If, on the form depicted above, you change “Credentials source” to “Enter new…”, then the “Known connection” field will be replaced by the fields shown below:


  • In case B, we do not support creating the database, so that checkbox field is replaced with a help message informing the user that the database must already exist. The reason for this restriction is that we need a valid connection to an existing database in order to first create one. In theory, we could ask the user to supply such a connection (perhaps by selecting that connection from a dropdown selector as in cases A and C), but Sean and Brent deemed that approach to add too much additional complexity to the form to justify its inclusion. We predict that if someone already has a PostgreSQL user, they are likely to already have a PostgreSQL database too.
  • localhost is pre-filled as a default Host name value
  • 5432 is pre-filled as a default Port value

(Case C) Creating a new Postgres user

If, on the form depicted above, you change “User type” to “Create a new…”, then the “User name” and Password fields will be replaced by the fields shown below:


  • As the form above demonstrates, we need an existing set of credentials in order to connect to the PostgreSQL server and “bootstrap” the new user. If no such credentials exist for the host and port as the user entered it above, then the “User type” field will be omitted from the form and the form will be rendered with the “Use an existing PostgreSQL user” logic.

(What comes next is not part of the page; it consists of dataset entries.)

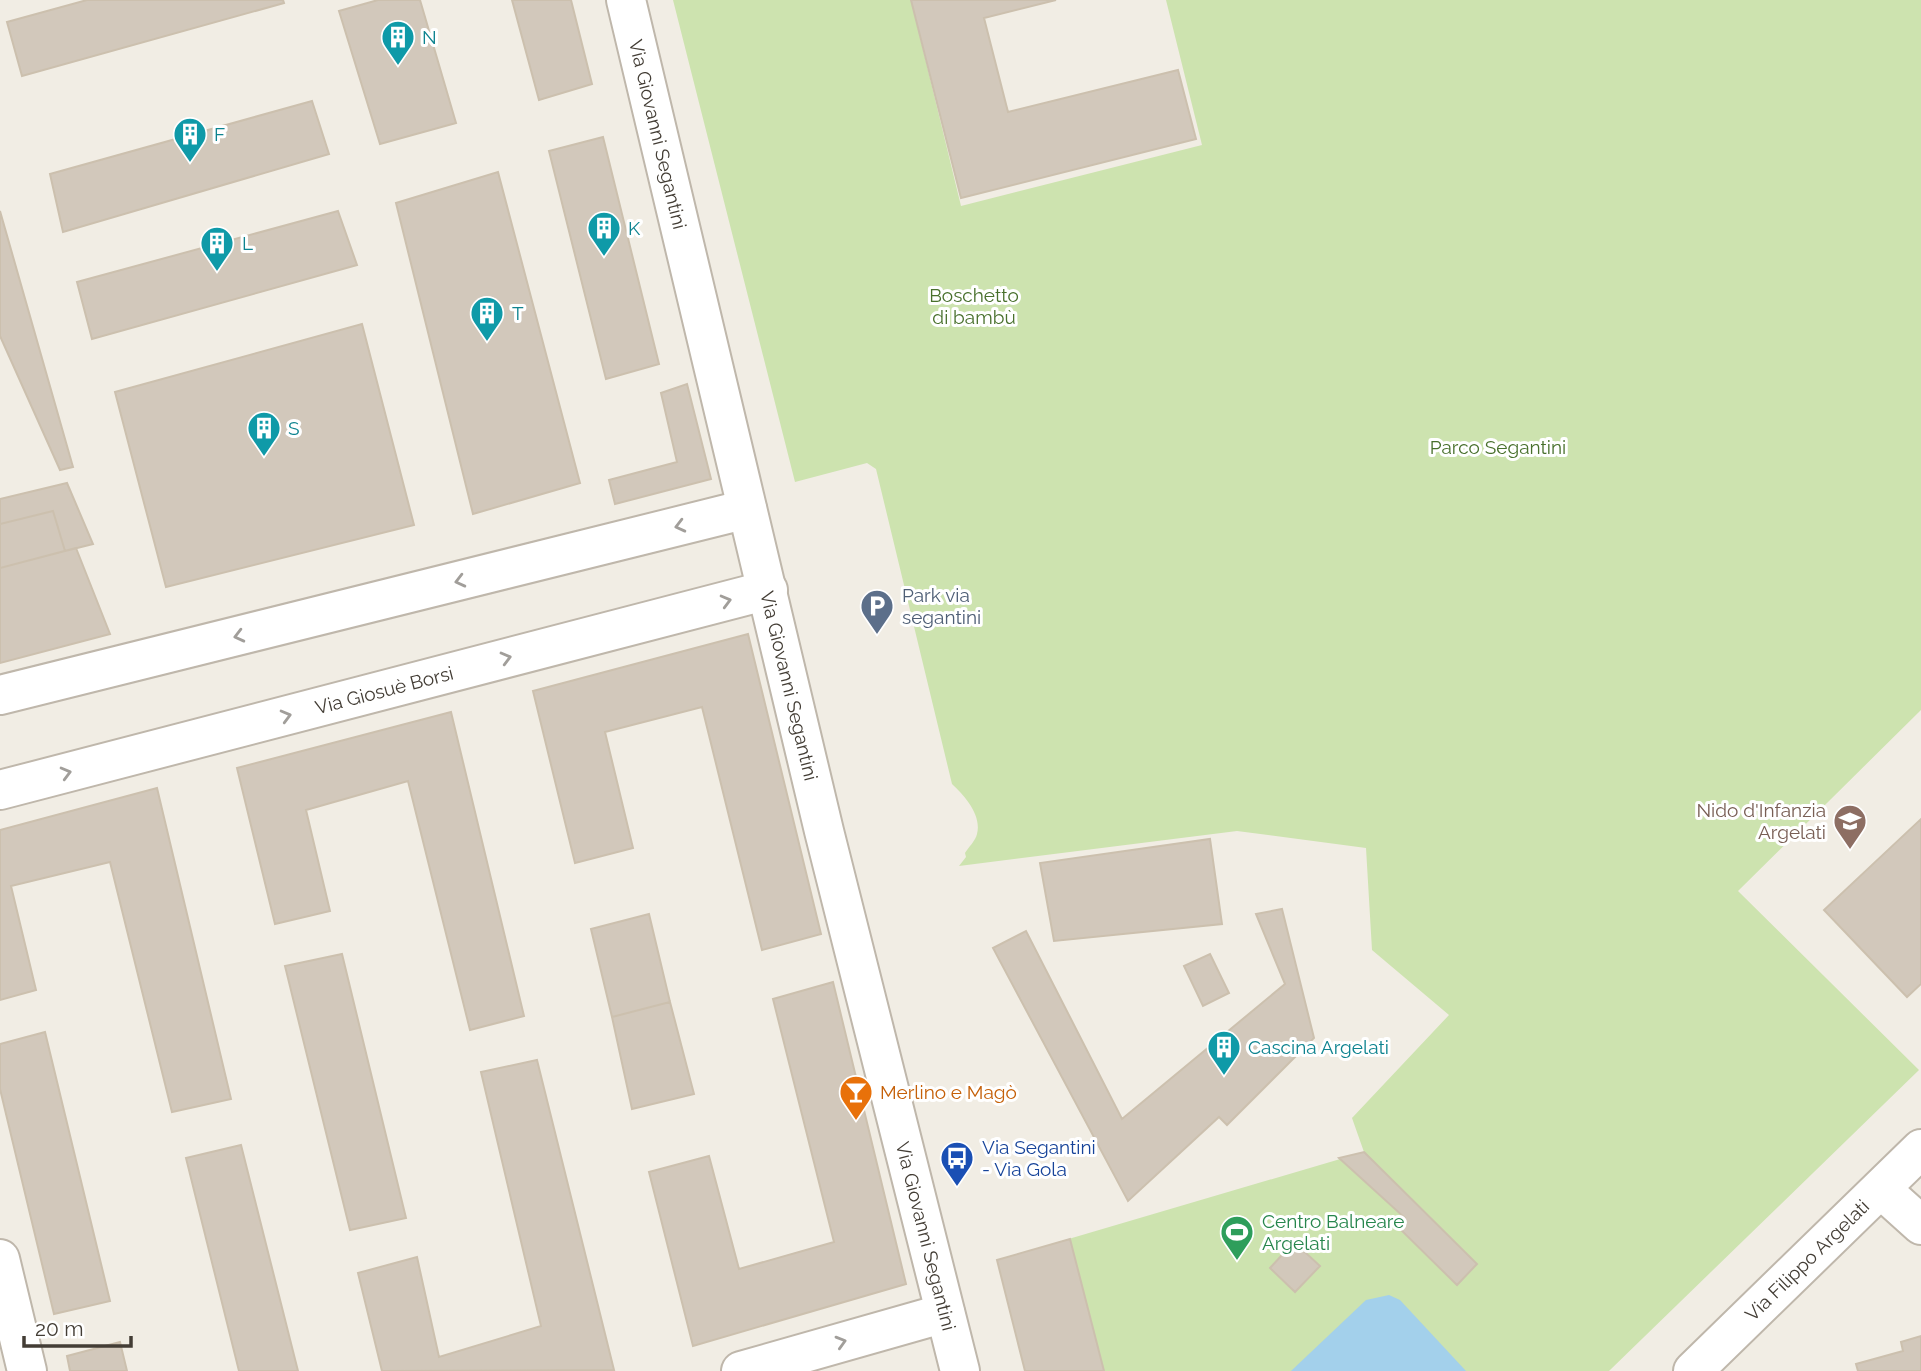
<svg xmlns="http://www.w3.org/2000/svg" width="1921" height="1371" viewBox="0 0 1921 1371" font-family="Raleway,sans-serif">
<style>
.green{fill:#cde3af}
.water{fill:#a3d0eb}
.building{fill:#d2c8bb;stroke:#ccc0ae;stroke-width:2}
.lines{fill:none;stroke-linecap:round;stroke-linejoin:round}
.minor-casing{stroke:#bfb7ab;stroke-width:42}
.minor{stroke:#fff;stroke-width:38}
.oneway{stroke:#a19e9a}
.labels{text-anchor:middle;stroke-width:6;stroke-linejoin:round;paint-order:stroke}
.culture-label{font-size:19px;fill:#0d838f;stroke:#fff;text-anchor:start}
.street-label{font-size:19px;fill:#433d35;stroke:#fff}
.park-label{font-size:19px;fill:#48702c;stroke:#fff}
.service-label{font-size:19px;fill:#4e5e75;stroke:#fff;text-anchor:start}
.education-label{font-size:19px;fill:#785e54;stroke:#fff;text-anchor:end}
.food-label{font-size:19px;fill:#c56008;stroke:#fff;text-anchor:start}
.transit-label{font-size:19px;fill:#164399;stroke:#fff;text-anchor:start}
.leisure-label{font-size:19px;fill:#27864d;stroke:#fff;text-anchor:start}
</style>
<rect width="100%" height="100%" fill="#f1ede4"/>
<path class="green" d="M673,0H911L961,206L1202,145L1166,0H1921V710L1738,891L1919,1070L1609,1371H1025L997,1260L1364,1152L1352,1118L1449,1015L1372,950L1366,848L1237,831L959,866L966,857L965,853C968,848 976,840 977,834C982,815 964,795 952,784L876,469L867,463L795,482Z"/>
<path class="water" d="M1389,1295L1400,1300L1466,1371H1291L1366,1300Z"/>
<path class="building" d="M87,0H283L284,3L22,76L7,22Z
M378,0H420L456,123L380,144L339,11Z
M512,0H571L592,84L539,100Z
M911,0H1056L984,18L1008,112L1178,70L1196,139L961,198Z
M312,101L329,154L63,232L50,174Z
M603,137L659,364L606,379L549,151Z
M498,172L580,483L473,514L396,203Z
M0,211L73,467L60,470L0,336Z
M338,211L357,265L92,339L77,282Z
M362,324L414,525L166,587L115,392Z
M687,384L711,479L615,504L609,480L677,462L661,393Z
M67,483L93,544L65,551L53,511L0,524V499Z
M53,511L65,551L0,568V524Z
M76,548L110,634L0,663V568Z
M748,634L821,934L762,950L702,707L605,732L633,848L575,863L533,691Z
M451,712L524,1016L470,1030L408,781L306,810L330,911L275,924L237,768Z
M157,788L231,1099L172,1112L110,862L11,886L36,990L0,1000V830Z
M1921,819V984L1907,997L1824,910Z
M1210,839L1222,924L1054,941L1040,863Z
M1282,909L1314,1038L1227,1125L1219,1117L1128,1201L993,948L1026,931L1122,1119L1285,984L1256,914Z
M649,914L670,1002L612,1017L591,929Z
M342,954L406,1218L350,1230L285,966Z
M1210,954L1229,993L1203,1006L1184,966Z
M833,982L906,1284L693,1346L649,1172L709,1156L739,1269L834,1242L773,999Z
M670,1002L694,1094L632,1109L612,1017Z
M45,1032L110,1301L54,1314L0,1089V1044Z
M537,1060L614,1370L382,1371L358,1273L417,1257L439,1357L541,1326L481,1072Z
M241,1145L298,1371H239L186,1158Z
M1364,1152L1477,1264L1457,1285L1398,1227L1405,1218L1339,1158Z
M1070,1239L1104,1371H1025L997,1260Z
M1294,1242L1320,1266L1295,1292L1270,1268Z
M1921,1336V1371H1858L1856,1364L1903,1351L1901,1342Z
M120,1342L127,1371H70L67,1356Z"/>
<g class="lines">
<defs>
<g id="minor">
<path id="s1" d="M626,0L824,831L960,1371"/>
<path d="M0,695L747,509"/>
<path id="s2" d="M0,790L768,590"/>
<path d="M1881,1189L1921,1225"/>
<path d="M0,1259L27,1371"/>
<path d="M741,1371L945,1313"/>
<path id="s3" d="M1693,1371L1921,1149"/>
</g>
</defs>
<use href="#minor" class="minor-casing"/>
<use href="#minor" class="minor"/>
</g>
<defs><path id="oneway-chevron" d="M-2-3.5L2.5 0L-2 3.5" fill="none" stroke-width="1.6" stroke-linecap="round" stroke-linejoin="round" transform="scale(1.75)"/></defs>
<g class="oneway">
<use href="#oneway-chevron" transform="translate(680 526) rotate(166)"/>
<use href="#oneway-chevron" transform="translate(460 581) rotate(166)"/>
<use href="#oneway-chevron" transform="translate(726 601) rotate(-15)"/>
<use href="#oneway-chevron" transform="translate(239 636) rotate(166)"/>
<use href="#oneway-chevron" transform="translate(506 658) rotate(-15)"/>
<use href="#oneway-chevron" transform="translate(286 716) rotate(-15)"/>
<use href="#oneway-chevron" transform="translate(66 773) rotate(-15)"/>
<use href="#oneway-chevron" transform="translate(841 1342) rotate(-16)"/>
</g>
<defs>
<symbol id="building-pin" viewBox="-11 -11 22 30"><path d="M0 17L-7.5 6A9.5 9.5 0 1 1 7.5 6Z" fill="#0f9aa8" stroke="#fff"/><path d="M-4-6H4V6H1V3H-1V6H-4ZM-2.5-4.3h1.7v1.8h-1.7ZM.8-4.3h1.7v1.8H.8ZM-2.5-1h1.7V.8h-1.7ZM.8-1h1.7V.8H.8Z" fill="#fff"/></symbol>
<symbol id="parking-pin" viewBox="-11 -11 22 30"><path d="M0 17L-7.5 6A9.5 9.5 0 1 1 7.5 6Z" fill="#5c6f8a" stroke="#fff"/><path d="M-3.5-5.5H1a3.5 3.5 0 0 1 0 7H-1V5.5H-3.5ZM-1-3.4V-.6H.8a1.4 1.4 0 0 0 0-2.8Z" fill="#fff"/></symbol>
<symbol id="school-pin" viewBox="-11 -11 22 30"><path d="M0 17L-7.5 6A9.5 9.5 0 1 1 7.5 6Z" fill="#8d6e63" stroke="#fff"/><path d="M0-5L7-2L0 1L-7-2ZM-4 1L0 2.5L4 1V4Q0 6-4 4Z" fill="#fff"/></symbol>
<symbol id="bar-pin" viewBox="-11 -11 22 30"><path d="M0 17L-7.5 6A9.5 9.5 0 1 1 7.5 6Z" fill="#e8710a" stroke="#fff"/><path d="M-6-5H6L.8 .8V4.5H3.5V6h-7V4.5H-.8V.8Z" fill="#fff"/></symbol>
<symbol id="bus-pin" viewBox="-11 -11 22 30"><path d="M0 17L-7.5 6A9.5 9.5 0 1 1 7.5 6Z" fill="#1a4fb4" stroke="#fff"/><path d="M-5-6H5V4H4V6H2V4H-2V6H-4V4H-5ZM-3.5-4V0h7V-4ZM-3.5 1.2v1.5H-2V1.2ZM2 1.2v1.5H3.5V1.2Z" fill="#fff"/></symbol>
<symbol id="stadium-pin" viewBox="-11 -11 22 30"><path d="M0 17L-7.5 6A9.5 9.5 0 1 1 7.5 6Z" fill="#2e9e5b" stroke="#fff"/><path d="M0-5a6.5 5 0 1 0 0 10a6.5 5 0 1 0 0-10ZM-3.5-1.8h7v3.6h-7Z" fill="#fff"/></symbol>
</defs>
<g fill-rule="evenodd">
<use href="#building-pin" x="379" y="18" width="38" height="52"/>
<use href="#building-pin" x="171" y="115" width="38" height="52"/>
<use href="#building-pin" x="585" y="209" width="38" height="52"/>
<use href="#building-pin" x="198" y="224" width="38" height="52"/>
<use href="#building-pin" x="468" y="294" width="38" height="52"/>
<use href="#building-pin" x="245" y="409" width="38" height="52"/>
<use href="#parking-pin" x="858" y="587" width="38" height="52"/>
<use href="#school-pin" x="1831" y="802" width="38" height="52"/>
<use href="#building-pin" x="1205" y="1028" width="38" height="52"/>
<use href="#bar-pin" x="837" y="1073" width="38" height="52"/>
<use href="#bus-pin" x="938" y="1139" width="38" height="52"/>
<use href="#stadium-pin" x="1218" y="1213" width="38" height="52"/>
</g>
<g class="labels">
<g class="culture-label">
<text x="422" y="44">N</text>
<text x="214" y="141">F</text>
<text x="628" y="235">K</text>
<text x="242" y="250">L</text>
<text x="512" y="320">T</text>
<text x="288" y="435">S</text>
<text x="1248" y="1054">Cascina Argelati</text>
</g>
<g class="street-label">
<text dy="7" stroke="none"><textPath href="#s1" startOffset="138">Via Giovanni Segantini</textPath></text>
<text dy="7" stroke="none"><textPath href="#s1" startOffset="705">Via Giovanni Segantini</textPath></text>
<text dy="7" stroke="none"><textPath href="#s2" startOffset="397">Via Giosuè Borsi</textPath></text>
<text dy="7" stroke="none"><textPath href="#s1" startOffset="1272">Via Giovanni Segantini</textPath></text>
<text dy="7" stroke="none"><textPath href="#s3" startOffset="159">Via Filippo Argelati</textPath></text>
</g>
<g class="park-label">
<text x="974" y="302">Boschetto<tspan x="974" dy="22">di bambù</tspan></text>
<text x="1498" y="454">Parco Segantini</text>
</g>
<g class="service-label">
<text x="902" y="602">Park via<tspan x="902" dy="22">segantini</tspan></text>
</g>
<g class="education-label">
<text x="1826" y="817">Nido d'Infanzia<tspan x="1826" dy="22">Argelati</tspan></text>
</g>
<g class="food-label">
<text x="880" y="1099">Merlino e Magò</text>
</g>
<g class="transit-label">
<text x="982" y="1154">Via Segantini<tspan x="982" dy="22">- Via Gola</tspan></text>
</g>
<g class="leisure-label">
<text x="1262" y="1228">Centro Balneare<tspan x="1262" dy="22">Argelati</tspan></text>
</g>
</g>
<path d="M24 1336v10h107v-10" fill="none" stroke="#433d35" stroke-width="3.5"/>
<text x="35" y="1336" font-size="21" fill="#433d35" stroke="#ffffff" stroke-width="5" paint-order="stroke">20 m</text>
</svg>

  • The “Create user via” input uses sorting and pre-filling logic similar to the “Known connection” field as described above. Additionally, its options are filtered to only show credentials matching the host name and port that the user entered above.

Required fields

  • All fields are required. If we want to make some fields optional in the future in order to support pgpass connection parameters, then we’ll consider ways in which to make this optional behavior clear to users at the UX level.

Error behavior

  • In general, we would like to err on the side of saving connections, even when connecting to them is not possible. The specific error behavior and flow is to be improvised during development, as dependent on the precise error behavior of the API design.